Not too long ago, actor Alec Baldwin demanded that Congressman Henry Hyde and his family be stoned to death, in a "comic" sketch on a late-night television program.

Mental patients are shot to death for waving hammers in New York, crazed fans are shot outside Madonna's front gates in Los Angeles, and of course, the investigation of the Waco tragedy reveals innocent children burned to death by federal agents in a seige gone wrong.

Perhaps one way to reverse this trend would be to restore the notion of a punch on the nose as the best way to deal with outrageous behavior.

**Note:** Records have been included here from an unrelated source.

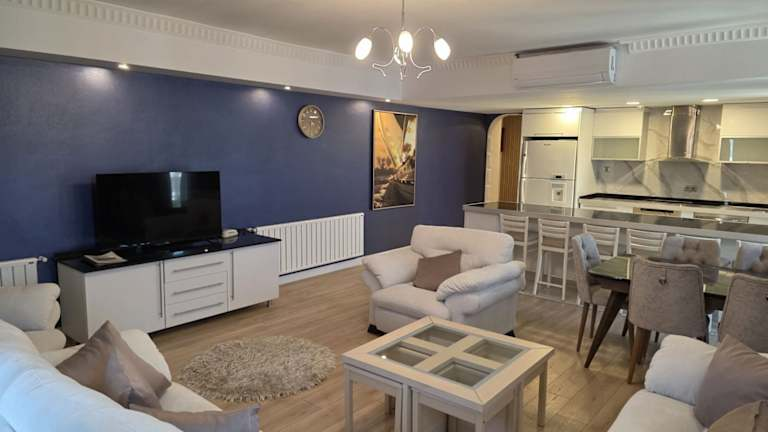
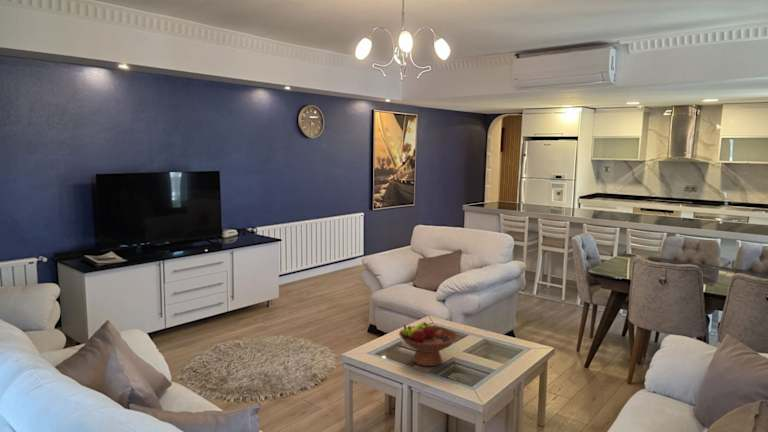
+ fruit bowl [398,321,459,367]
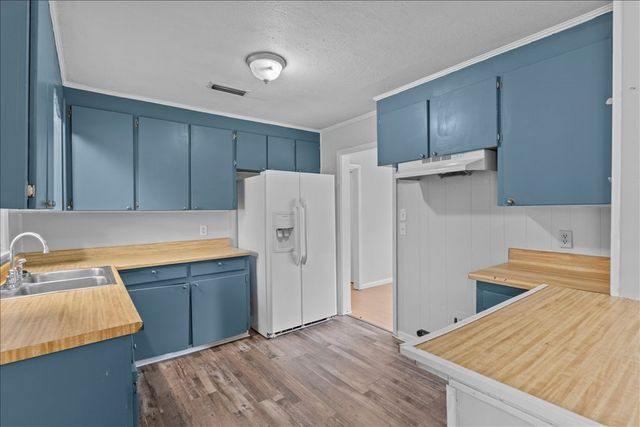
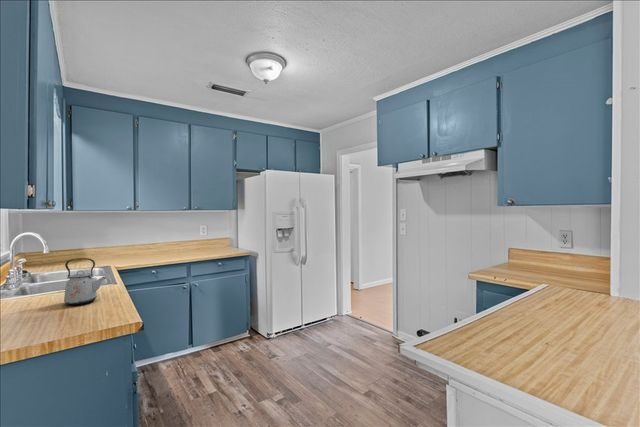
+ kettle [63,257,107,306]
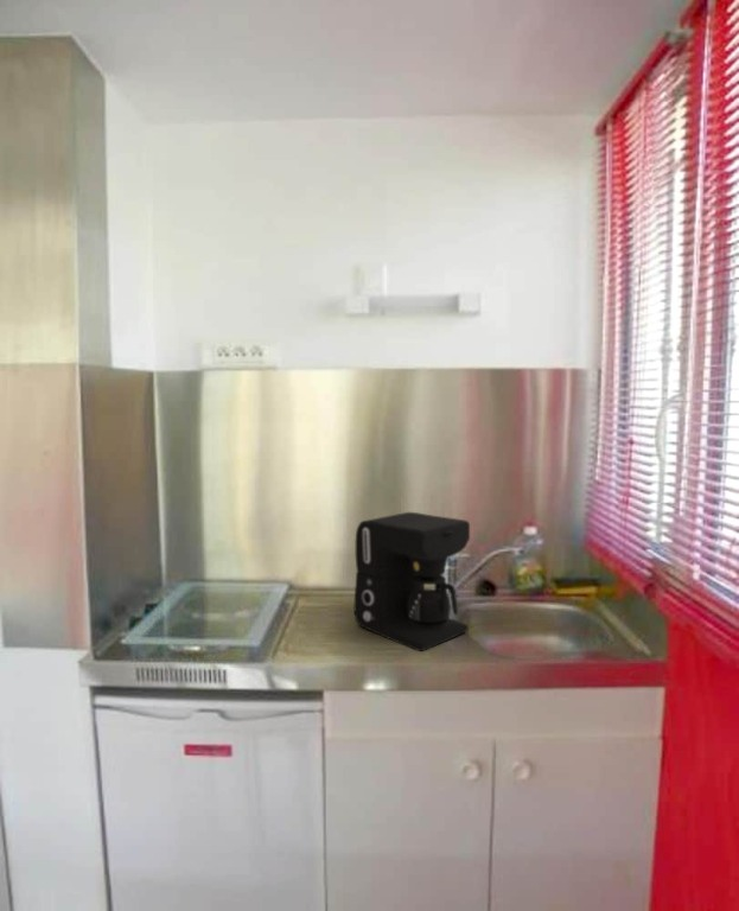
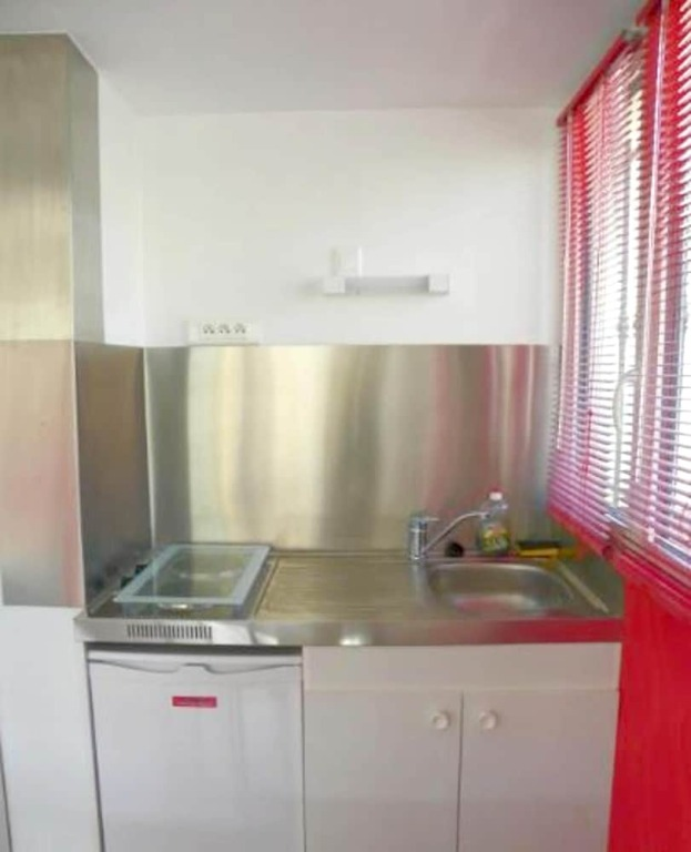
- coffee maker [353,511,471,652]
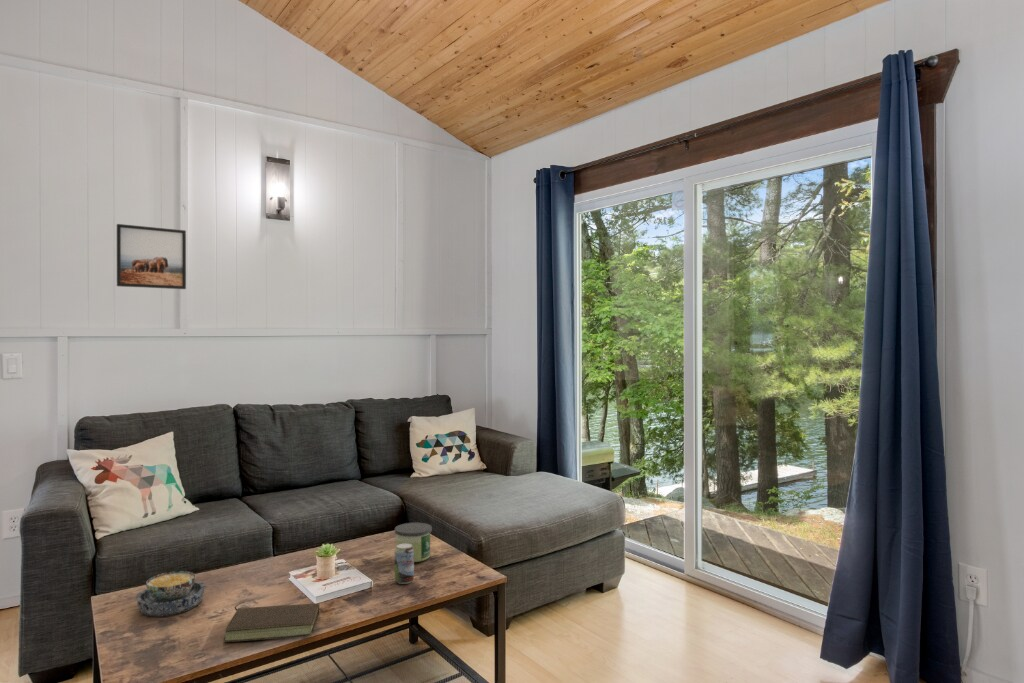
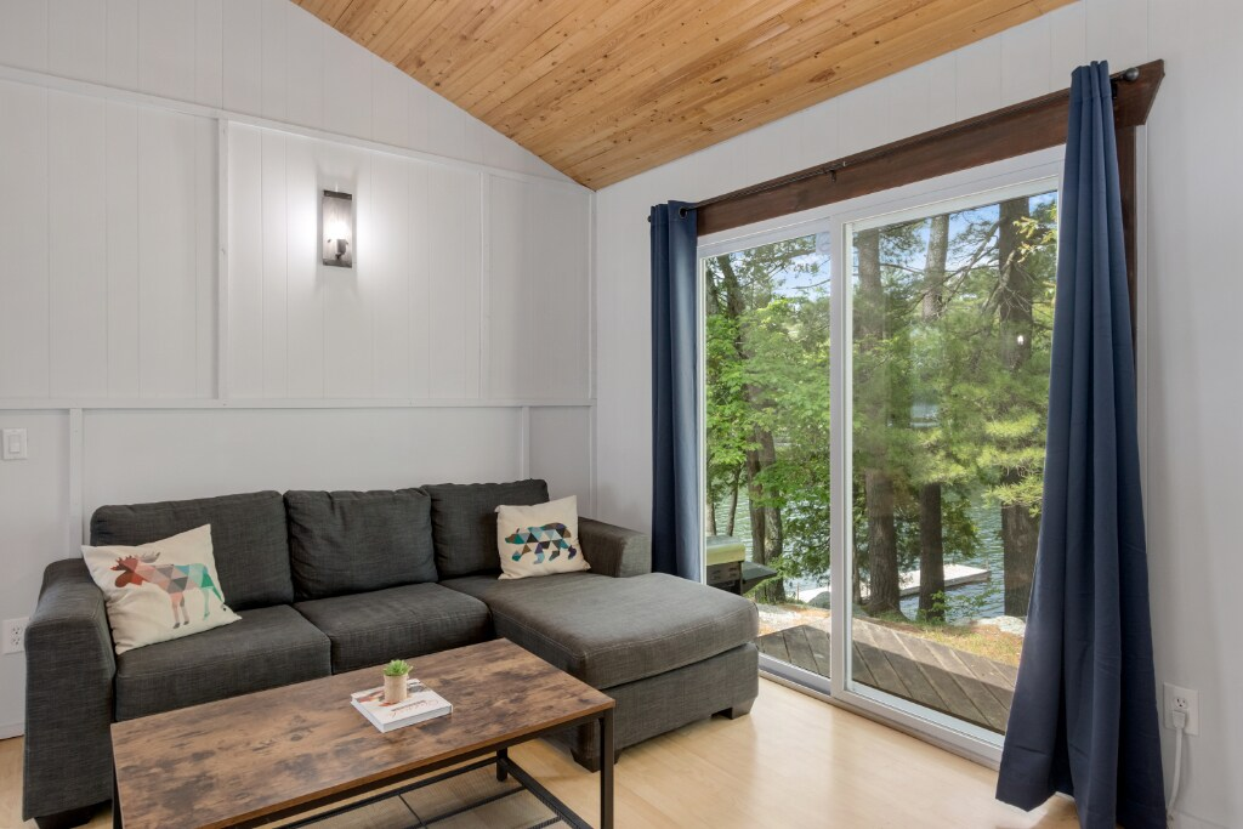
- beverage can [394,543,415,585]
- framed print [116,223,187,290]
- book [222,601,320,643]
- candle [394,522,433,563]
- bowl [135,570,206,618]
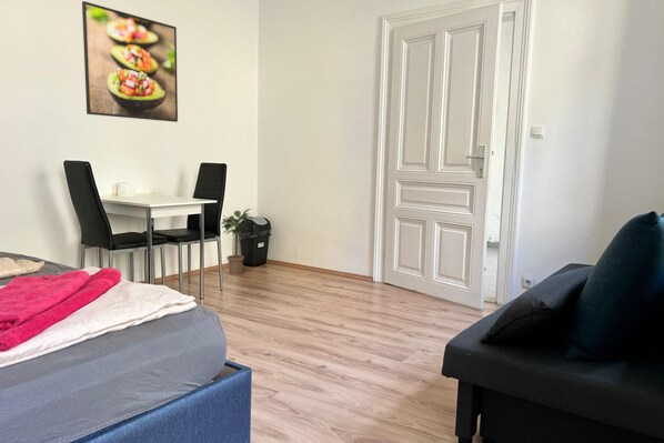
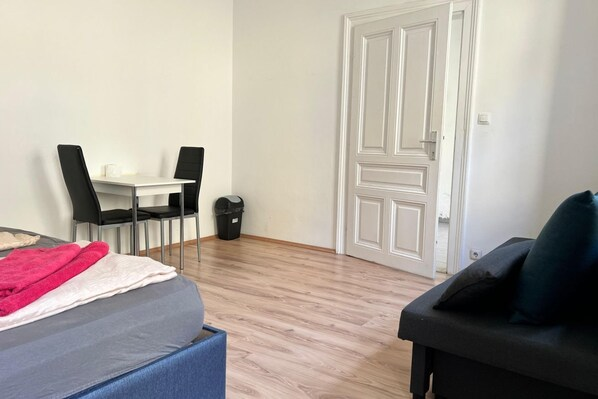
- potted plant [221,208,255,276]
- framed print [81,0,179,123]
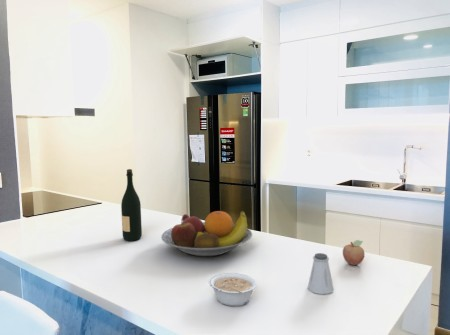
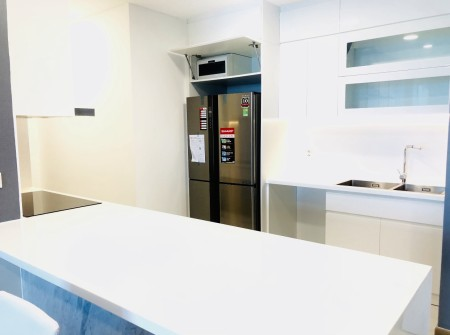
- fruit bowl [160,210,253,257]
- saltshaker [307,252,334,295]
- legume [208,272,258,307]
- fruit [342,239,365,266]
- wine bottle [120,168,143,242]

This is not some Norman Rockwell fantasy.

In fact, scientific research has shown that a punch on the nose will stop an attacking shark, an snapping alligator, and almost any aggression by man or beast.

It is not fatal, but produces a tremendous shock to the system because of the nerve-rich environment surrounding the proboscis.

Those who have been punched on the nose are unlikely to forget it, and those who have delivered such a wallop are aware that further action is often unnecessary.

Punching someone on the nose indicates one is serious, but disciplined.

One's desire is to teach a lesson, not to vent sadistic rage.

Let teenage hoodlums settle their conflicts with their fists, not with guns and knives.

To do this will take a reversal of the trend in American life since John F. Kennedy said those fateful words: "don't get mad, get even."

We now see what a terrible toll that approach took on the Kennedy family, and on our nation.

Far better to say, "get mad, punch the s.o.b. on the nose, and get on with your life."

So next time someone crosses you, don't think murderous thoughts. Just think about giving the miscreant a smack on the kisser.

Clark Gable, Gary Cooper, and Spencer Tracy would all understand.